Первые буквы сложились в слово: «завещание».

Строчки ложились криво, но сеньор Гвиччардини старался писать разборчиво. Рука у него дрожала, судно сотрясала качка, и все же он довел до конца свою запись.

Он закончил вовремя, потому что именно в эту минуту налетел шквал.

Волны приступом пошли на каравеллу, и все бывшие на борту почувствовали, что началась та ужасающая пляска, которой суда встречают бурю.

Сеньор Гвиччардини еще раз перечитал написанное и снова сложил листок бумаги. Затем он сунул его в бумажник, а сам бумажник спрятал, но уже не в дорожный баул, а в карман. В баул он сложил перо и чернильницу.

Корабль тем временем все сильнее и сильнее раскачивало в стороны. Боковая качка увеличивалась.

Начиналась жестокая пытка водной стихии, от века терзаемой бурями. Из морской пучины вырывался жалобный стон. На всем ее безмерном пространстве совершались зловещие приготовления.

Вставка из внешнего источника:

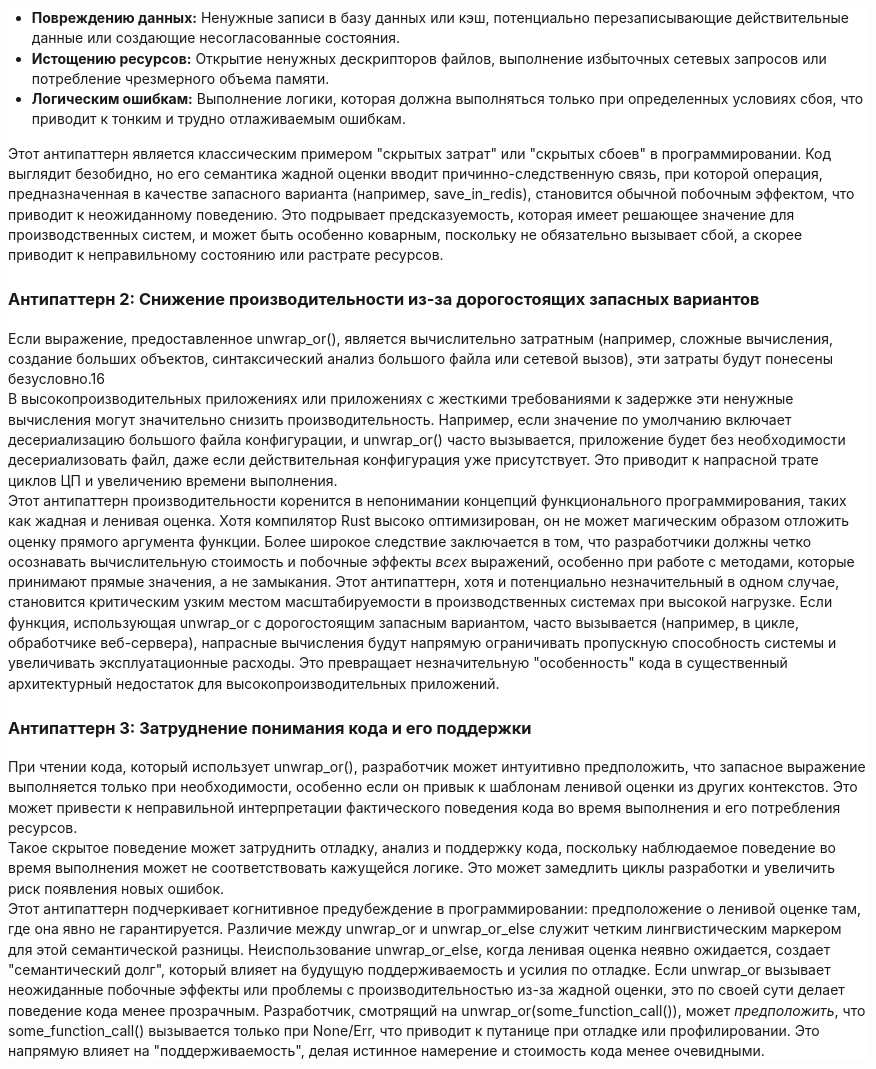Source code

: * **Повреждению данных:** Ненужные записи в базу данных или кэш, потенциально перезаписывающие действительные данные или создающие несогласованные состояния.  
* **Истощению ресурсов:** Открытие ненужных дескрипторов файлов, выполнение избыточных сетевых запросов или потребление чрезмерного объема памяти.  
* **Логическим ошибкам:** Выполнение логики, которая должна выполняться только при определенных условиях сбоя, что приводит к тонким и трудно отлаживаемым ошибкам.

Этот антипаттерн является классическим примером "скрытых затрат" или "скрытых сбоев" в программировании. Код выглядит безобидно, но его семантика жадной оценки вводит причинно-следственную связь, при которой операция, предназначенная в качестве запасного варианта (например, save\_in\_redis), становится обычной побочным эффектом, что приводит к неожиданному поведению. Это подрывает предсказуемость, которая имеет решающее значение для производственных систем, и может быть особенно коварным, поскольку не обязательно вызывает сбой, а скорее приводит к неправильному состоянию или растрате ресурсов.

### **Антипаттерн 2: Снижение производительности из\-за дорогостоящих запасных вариантов**

Если выражение, предоставленное unwrap\_or(), является вычислительно затратным (например, сложные вычисления, создание больших объектов, синтаксический анализ большого файла или сетевой вызов), эти затраты будут понесены безусловно.16  
В высокопроизводительных приложениях или приложениях с жесткими требованиями к задержке эти ненужные вычисления могут значительно снизить производительность. Например, если значение по умолчанию включает десериализацию большого файла конфигурации, и unwrap\_or() часто вызывается, приложение будет без необходимости десериализовать файл, даже если действительная конфигурация уже присутствует. Это приводит к напрасной трате циклов ЦП и увеличению времени выполнения.  
Этот антипаттерн производительности коренится в непонимании концепций функционального программирования, таких как жадная и ленивая оценка. Хотя компилятор Rust высоко оптимизирован, он не может магическим образом отложить оценку прямого аргумента функции. Более широкое следствие заключается в том, что разработчики должны четко осознавать вычислительную стоимость и побочные эффекты *всех* выражений, особенно при работе с методами, которые принимают прямые значения, а не замыкания. Этот антипаттерн, хотя и потенциально незначительный в одном случае, становится критическим узким местом масштабируемости в производственных системах при высокой нагрузке. Если функция, использующая unwrap\_or с дорогостоящим запасным вариантом, часто вызывается (например, в цикле, обработчике веб\-сервера), напрасные вычисления будут напрямую ограничивать пропускную способность системы и увеличивать эксплуатационные расходы. Это превращает незначительную "особенность" кода в существенный архитектурный недостаток для высокопроизводительных приложений.

### **Антипаттерн 3: Затруднение понимания кода и его поддержки**

При чтении кода, который использует unwrap\_or(), разработчик может интуитивно предположить, что запасное выражение выполняется только при необходимости, особенно если он привык к шаблонам ленивой оценки из других контекстов. Это может привести к неправильной интерпретации фактического поведения кода во время выполнения и его потребления ресурсов.  
Такое скрытое поведение может затруднить отладку, анализ и поддержку кода, поскольку наблюдаемое поведение во время выполнения может не соответствовать кажущейся логике. Это может замедлить циклы разработки и увеличить риск появления новых ошибок.  
Этот антипаттерн подчеркивает когнитивное предубеждение в программировании: предположение о ленивой оценке там, где она явно не гарантируется. Различие между unwrap\_or и unwrap\_or\_else служит четким лингвистическим маркером для этой семантической разницы. Неиспользование unwrap\_or\_else, когда ленивая оценка неявно ожидается, создает "семантический долг", который влияет на будущую поддерживаемость и усилия по отладке. Если unwrap\_or вызывает неожиданные побочные эффекты или проблемы с производительностью из\-за жадной оценки, это по своей сути делает поведение кода менее прозрачным. Разработчик, смотрящий на unwrap\_or(some\_function\_call()), может *предположить*, что some\_function\_call() вызывается только при None/Err, что приводит к путанице при отладке или профилировании. Это напрямую влияет на "поддерживаемость", делая истинное намерение и стоимость кода менее очевидными.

И ветер, и волны усиливались. Тучи сгущались. Волны не ведали ни покоя, ни усталости. Они сливались одна с другой, чтобы тотчас же отхлынуть назад.

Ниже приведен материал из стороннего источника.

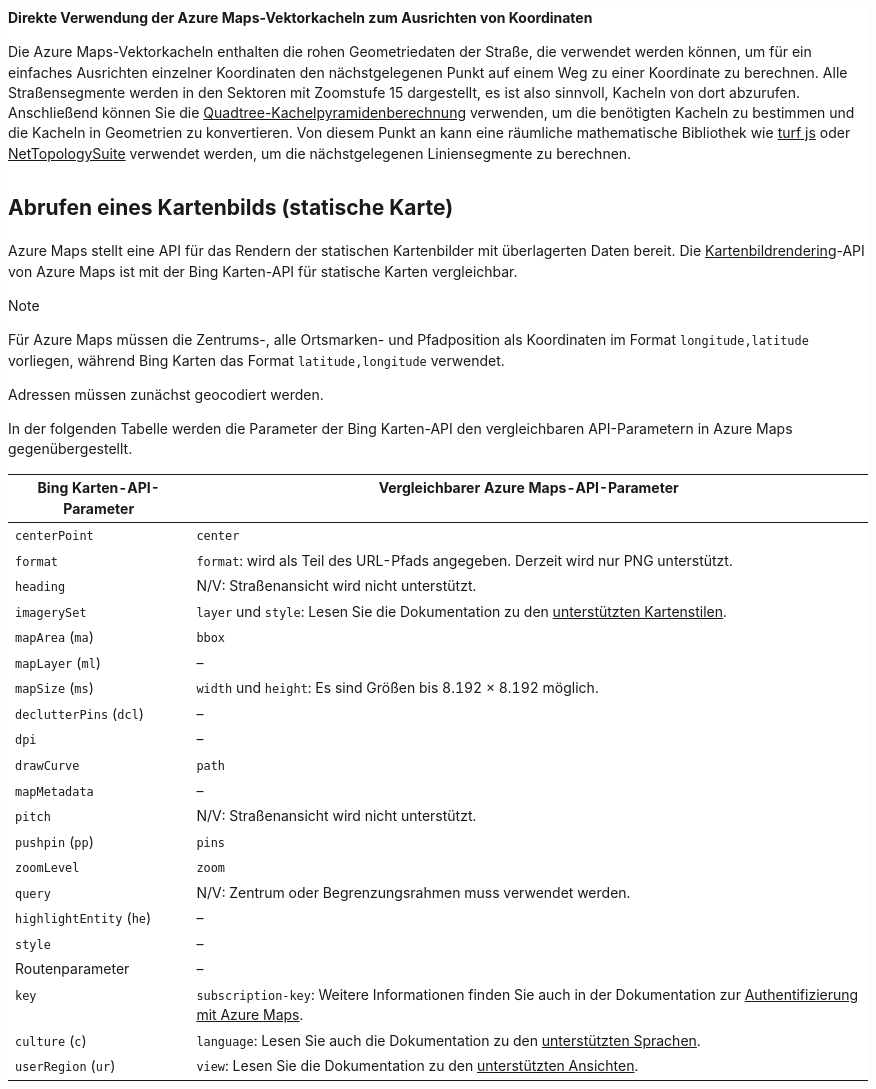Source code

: **Direkte Verwendung der Azure Maps-Vektorkacheln zum Ausrichten von Koordinaten**

Die Azure Maps-Vektorkacheln enthalten die rohen Geometriedaten der Straße, die verwendet werden können, um für ein einfaches Ausrichten einzelner Koordinaten den nächstgelegenen Punkt auf einem Weg zu einer Koordinate zu berechnen. Alle Straßensegmente werden in den Sektoren mit Zoomstufe 15 dargestellt, es ist also sinnvoll, Kacheln von dort abzurufen. Anschließend können Sie die [Quadtree-Kachelpyramidenberechnung](https://docs.microsoft.com/azure/azure-maps/zoom-levels-and-tile-grid) verwenden, um die benötigten Kacheln zu bestimmen und die Kacheln in Geometrien zu konvertieren. Von diesem Punkt an kann eine räumliche mathematische Bibliothek wie [turf js](http://turfjs.org/) oder [NetTopologySuite](https://github.com/NetTopologySuite/NetTopologySuite) verwendet werden, um die nächstgelegenen Liniensegmente zu berechnen.

## <a name="retrieve-a-map-image-static-map"></a>Abrufen eines Kartenbilds (statische Karte)

Azure Maps stellt eine API für das Rendern der statischen Kartenbilder mit überlagerten Daten bereit. Die [Kartenbildrendering](https://docs.microsoft.com/rest/api/maps/render/getmapimagerytile)-API von Azure Maps ist mit der Bing Karten-API für statische Karten vergleichbar.

> [!NOTE]
> Für Azure Maps müssen die Zentrums-, alle Ortsmarken- und Pfadposition als Koordinaten im Format `longitude,latitude` vorliegen, während Bing Karten das Format `latitude,longitude` verwendet.</p>
<p>Adressen müssen zunächst geocodiert werden.

In der folgenden Tabelle werden die Parameter der Bing Karten-API den vergleichbaren API-Parametern in Azure Maps gegenübergestellt.

| Bing Karten-API-Parameter  | Vergleichbarer Azure Maps-API-Parameter            |
|--------------------------|------------------------------------------------|
| `centerPoint`            | `center`                                       |
| `format`                 | `format`: wird als Teil des URL-Pfads angegeben. Derzeit wird nur PNG unterstützt.  |
| `heading`                | N/V: Straßenansicht wird nicht unterstützt.                |
| `imagerySet`             | `layer` und `style`: Lesen Sie die Dokumentation zu den [unterstützten Kartenstilen](https://docs.microsoft.com/azure/azure-maps/supported-map-styles).   |
| `mapArea` (`ma`)         | `bbox`                                         |
| `mapLayer` (`ml`)        | –                                            |
| `mapSize` (`ms`)         | `width` und `height`: Es sind Größen bis 8.192 × 8.192 möglich. |
| `declutterPins` (`dcl`)  | –                                            |
| `dpi`                    | –                                            |
| `drawCurve`              | `path`                                         |
| `mapMetadata`            | –                                            |
| `pitch`                  | N/V: Straßenansicht wird nicht unterstützt.                |
| `pushpin` (`pp`)         | `pins`                                         |
| `zoomLevel`              | `zoom`                                         |
| `query`                  | N/V: Zentrum oder Begrenzungsrahmen muss verwendet werden.     |
| `highlightEntity` (`he`) | –                                            |
| `style`                  | –                                            |
| Routenparameter         | –                                            |
| `key`                    | `subscription-key`: Weitere Informationen finden Sie auch in der Dokumentation zur [Authentifizierung mit Azure Maps](https://docs.microsoft.com/azure/azure-maps/azure-maps-authentication). |
| `culture` (`c`)          | `language`: Lesen Sie auch die Dokumentation zu den [unterstützten Sprachen](https://docs.microsoft.com/azure/azure-maps/supported-languages).   |
| `userRegion` (`ur`)      | `view`: Lesen Sie die Dokumentation zu den [unterstützten Ansichten](https://aka.ms/AzureMapsLocalizationViews). |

Тут и там возникали почти невероятные в своей непрерывной смене провалы и взлеты, исполинские, зыблющиеся холмы и ущелья, едва воздвигнутые и уже рушащиеся опоры. На гребнях сказочных гор вырастали гущи пены. Невозможно было описать эту разверстую бездну, ее угрюмо-тревожный вид, ее совершенную безликость, низко нависшие тучи и внезапные разрывы облаков над головой, ее беспрестанное, неуловимое глазом таяние и зловещий грохот, сопровождающий этот дикий хаос.